I did, however, groan a lot. I groaned whenever Dan (Mike O’Malley) or Caroline (Mary McCormack) made a crack about their daughter Molly’s (Ella Rae Peck) apparent stupidity. “That’s right,” Dan triumphantly says after her graduation. “She’s gonna be Arizona State’s problem now.” A few scenes later, he notes it again: “Nobody rejects our daughter except the lengthy list of colleges and universities,” he says. It may have been mildly funny the first time, but it just sounds mean after half a dozen repetitions.
I groaned at the Romeo and Juliet-esque forbidden romance between Molly and Junior (Joseph Haro) and their uncomfortably sticky-sweet dialogue. (“You’re my plans,” Junior tells Molly after she reveals her pregnancy. “I love you ’cause you always say the right thing,” she replies.) Plus, that dual proposals subplot? Maybe it’s better not to talk about that.
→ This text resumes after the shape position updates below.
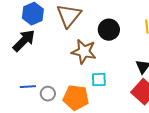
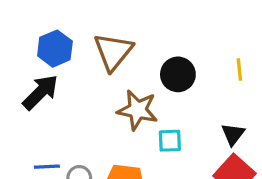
cyan square: (99, 80) -> (170, 141), moved

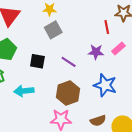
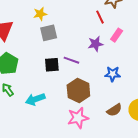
gray square: (53, 30) -> (49, 33), turned 30
black square: (37, 61) -> (52, 65), moved
blue star: (105, 85) -> (113, 74), size x0.7

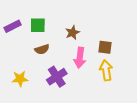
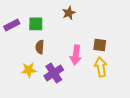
brown star: (72, 33) -> (69, 13), moved
brown semicircle: (42, 49) -> (40, 47), turned 112
yellow star: (20, 79) -> (29, 70), moved

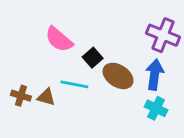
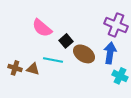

I groaned at the incessant over-the-top arguing between Dan and Miguel (Ricardo Chavira), Junior’s father. Miguel thinks Dan raised a reckless daughter who has ruined the bright future Junior could have had (the kid was valedictorian and headed to Stanford), while Dan thinks Miguel spent too much of his time forcing his son to succeed, only making him careless enough to knock up Molly. That’s it — that’s the argument. But the show ends up making the conflict seem petty and endless, because both Dan and Miguel say the same things to each other, along the lines of “What the hell kind of parenting is that?” It’s the only angle the show tries.
Ultimately, it’s wasted potential because it’s all generic and absolutely bland. What bothers me the most is how hard the show tries to force that blandness. I’m sure it wasn’t the writers’ intention, but when a comedy boils what could be poignant observations about an interracial couple and the dynamic between their families down to one half-baked punchline — “When did this become about me having issues with Latinos? I have an issue with THAT Latino” — all substance goes out the window. This is not a creative sitcom. It’s one that recycles material we’ve watched countless times before in a Thursday night comedy lineup because it’s meant to attract wider audiences.
It’s too bad. Like I said, I enjoy O’Malley and the adult cast, and it’s clear they’re trying to make the material work. There were moments that were almost laugh-out-loud funny — the visual gags with O’Malley and Chavira racing across the pier, Junior’s little brother ecstatically snapping pictures of the families arguing — but the characters have no personality, resulting in a pilot that’s disappointing and utterly pointless. WT(T)F, indeed.
Still, maybe you liked it far more than I did, and maybe the show will improve — after all, we’ve only seen one episode, and new shows always experience growing pains. What’s your reaction to Welcome to the Family? Share in the comments below.
Welcome to the Family airs Thursdays at 8:30 p.m. ET on NBC.